至于工作情況,莊凡心先后在三家時裝公司做設計師,越走越高,算得上事業有成。家人方面,莊顯煬后來創辦了一家獨立畫廊,趙見秋則一直做園藝方面的設計工作。
年頭真的很久了,況且遠隔重洋,僅僅能查到一些教育和工作,這種明面上的變動。
指間忽覺燒燎,顧拙才發覺一支煙燃到了盡頭,彈進煙灰缸,他曲著修長的手指敲打桌面,以防情不自禁又抽一支。
他想,或許爺爺的去世是源頭?
莊凡心遭受打擊,休養了一年,隨著珠寶公司的轉手,他沒能完成老人的意愿。原本的夢想變成傷痛,繼續的話難免要忍受現實的巨大落差,因此放棄攻讀珠寶設計。
這一切都只是顧拙的猜測,他不能確定,老實說,他甚至有些無法接受。莊凡心的爺爺只捱了一年,莊凡心離開僅一年就發生了那么多事情,才十七八歲,又是不扛事的性格,當時怎么能受得了?
顧拙越想越深,不由得想到那年八月他們的最后一通電話,莊凡心說喜歡上一起念書的同學,他們在一起了。算算時間,那應該是老爺子過世不久。
會否當時太煎熬,那個人體貼地陪伴在莊凡心左右,陪他捱過痛苦,渡過難關,所以他在感激之下動了心?
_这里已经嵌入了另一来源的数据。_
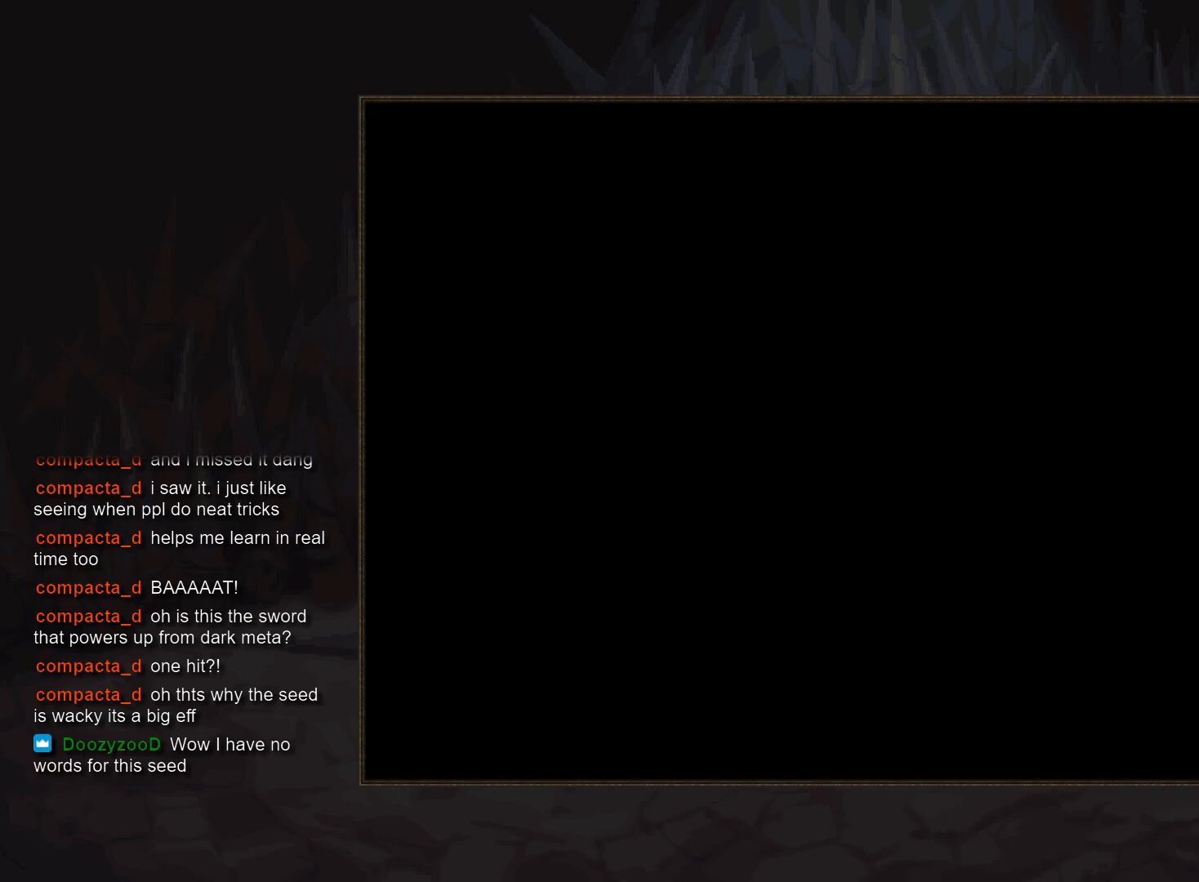
{"buttons": [], "events": [[383, "SELECT", "up"], [400, "START", "up"]]}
是真是假不得而知,顧拙盯著桌面發呆,重逢以來他們每次相處的時間并不長,莊凡心向他道歉認錯,但全然未提移民后的種種。
是沒來得及,還是壓根兒不想說?
顧拙也不準備問,至少現在不問。無論如何那段日子是莊凡心的痛處,如果以后變得親近,莊凡心愿意說出來,他就聽著。
顧拙無奈地笑起來,曾經最親近的人,隔了十年不曾聯系,變成一對陌生人,人心沉浮,哪兒那么容易變回從前的模樣。
已經枯坐許久,他站起身:“邦德,走了。”
話音剛落,手機屏幕亮起來,來電顯示“溫麟”。
顧拙都把這孩子忘了,說來滑稽,本想著彼此應付差事見個面,隨便聊聊,結果也不知他哪句話說得太到位,溫麟竟對他挺有好感。
那晚飯后,溫麟主動試探他的態度,他一向不喜拖泥帶水,便客氣但明確地拒絕了。他牽上德牧往外走,接起來:“喂?小溫。”
“哥。”溫麟開門見山,估計憋不住了,“你是不是和莊總監有一腿?”
興師問罪的語氣,仿佛捉奸拿雙,顧拙道:“怎么說話呢,我清清白白一單身貴族。”
溫麟講:“總監說他喜歡你,還說要和我公平競爭。”回家琢磨了兩天,“你們是高中同學,他又是學畫畫的,我越想越不對勁,其實他就是你初戀吧?”
顧拙既不承認,也不否認,反問道:“你有什么想法?”
溫麟語氣別扭:“他要真是你初戀的話,那我認了。”相貌、能力、感情基礎,他沒一樣能比得過,大爺的,輸得還挺服氣。
“但是你們有點不地道吧?”他說,“他喜歡你,估計你也知道他的心思,還裝成普通同學,你們簡直就是在耍我。”
顧拙取了車:“那我給你道歉?”
溫麟說:“道歉有什么用,答應我一個要求唄。”
顧拙商人思維:“咱兩家的合同已經簽了,再讓利是不可能的,而且公歸公私歸私。”
“誰跟你說那個了!”溫麟嗤之以鼻,而后打起商量,“總監不是喜歡你么,你幫我問問,試用期結束能轉正么?”
顧拙失笑:“萬一不能呢?”
溫麟恨聲道:“祝你們頭頂帶綠!”
顧拙氣不打一處來,猛踩油門走了。
午后陽光不錯,莊凡心網購的花架剛剛送來,散的,他坐在地板上自己組裝。裴知坐在雙人椅上曬太陽,說:“膝蓋不疼么,收拾一整天沒休息。”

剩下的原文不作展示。